De kantonrechter moet in deze procedure vaststellen wat de afspraak tussen partijen inhoudt over de all-risk verzekering van de Vito en of Stern die afspraak niet is nagekomen. [eiseres] stelt dat Stern aan haar een aanbod heeft gedaan om de Vito all-risk te verzekeren tegen een jaarpremie (voor het eerste jaar) van € 595,- en dat zij dat aanbod heeft aanvaard. Stern moet dan ook die afspraak nakomen en ervoor zorgen dat de Vito tegen het actietarief wordt verzekerd, aldus [eiseres] . Stern stelt dat de actie werd aangeboden door BMI, de verzekeraar van Mercedes-Benz, dat zij dat zo heeft gecommuniceerd en dat [eiseres] dat heeft moeten begrijpen. De verplichting van Stern voortvloeiend uit de koopovereenkomst houdt alleen in dat hij de verzekeringsaanvraag doorgeleidt naar BMI en aan die verplichting heeft zij voldaan.
4.2.
De kantonrechter stelt voorop dat de primaire vordering niet kan worden toegewezen.
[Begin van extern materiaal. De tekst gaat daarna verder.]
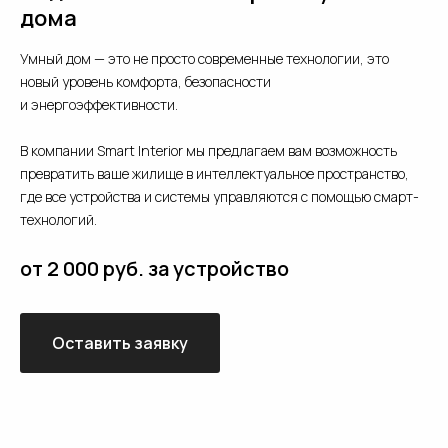
дома
Умный дом — это не просто современные технологии, это
новый уровень комфорта, безопасности
и энергоэффективности.
В компании Smart Interior мы предлагаем вам возможность
превратить ваше жилище в интеллектуальное пространство,
где все устройства и системы управляются с помощью смарт-
технологий.
от 2 000 руб. за устройство
Оставить заявку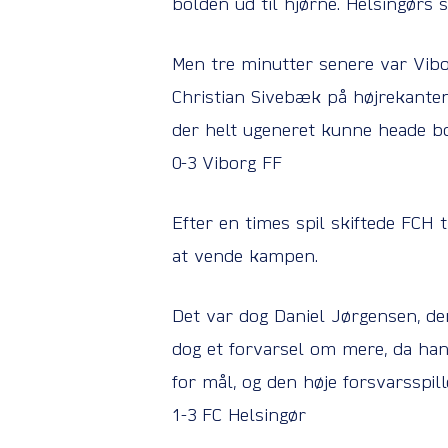
bolden ud til hjørne. Helsingørs 
Men tre minutter senere var Vibo
Christian Sivebæk på højrekanten.
der helt ugeneret kunne heade bo
0-3 Viborg FF
Efter en times spil skiftede FCH 
at vende kampen.
Det var dog Daniel Jørgensen, der
dog et forvarsel om mere, da han
for mål, og den høje forsvarsspil
1-3 FC Helsingør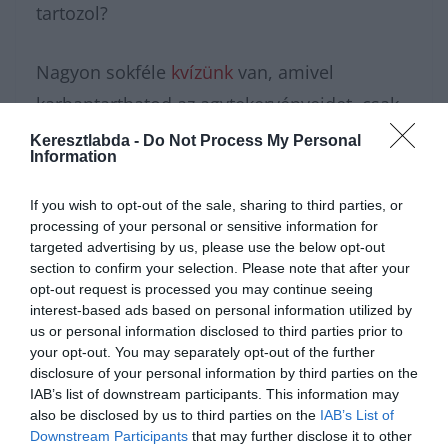
tartozol?
Nagyon sokféle
kvízünk
van, amivel
karbantarthatod az agytekervényeidet, csak
nézz körül nálunk és
további érdekes
Keresztlabda -
Do Not Process My Personal
Information
napi játékokat találhatsz
.
If you wish to opt-out of the sale, sharing to third parties, or
processing of your personal or sensitive information for
targeted advertising by us, please use the below opt-out
section to confirm your selection. Please note that after your
opt-out request is processed you may continue seeing
interest-based ads based on personal information utilized by
us or personal information disclosed to third parties prior to
your opt-out. You may separately opt-out of the further
disclosure of your personal information by third parties on the
IAB’s list of downstream participants. This information may
also be disclosed by us to third parties on the
IAB’s List of
Downstream Participants
that may further disclose it to other
Hirdetés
Stern kan niet worden verplicht om een verzekering voor de Vito af te (laten) sluiten. Zij is immers geen verzekeraar en niet valt in te zien hoe zij een verzekeraar zou kunnen verplichten om de Vito van [eiseres] te verzekeren. In die zin is de primaire vordering voor Stern onmogelijk om uit te voeren.
4.3.
De all-riskverzekering staat op de opdrachtbevestiging vermeld, zonder een nadere omschrijving. Vaststaat dat Stern de Vito te koop heeft aangeboden, waarbij onderdeel van het aanbod was: het gebruik maken van de actie om de Vito het eerste jaar all-risk te laten verzekeren tegen een jaarpremie van € 595,-. Vaststaat verder dat [eiseres] bij het kopen van de Vito gebruik wilde maken van de actie en het actietarief en dat zij dit uitdrukkelijk kenbaar heeft gemaakt aan Stern . Partijen zijn het er ook over eens dat de actie gold op het moment dat [eiseres] de Vito kocht bij Stern en dat zij in aanmerking kwam voor de actie.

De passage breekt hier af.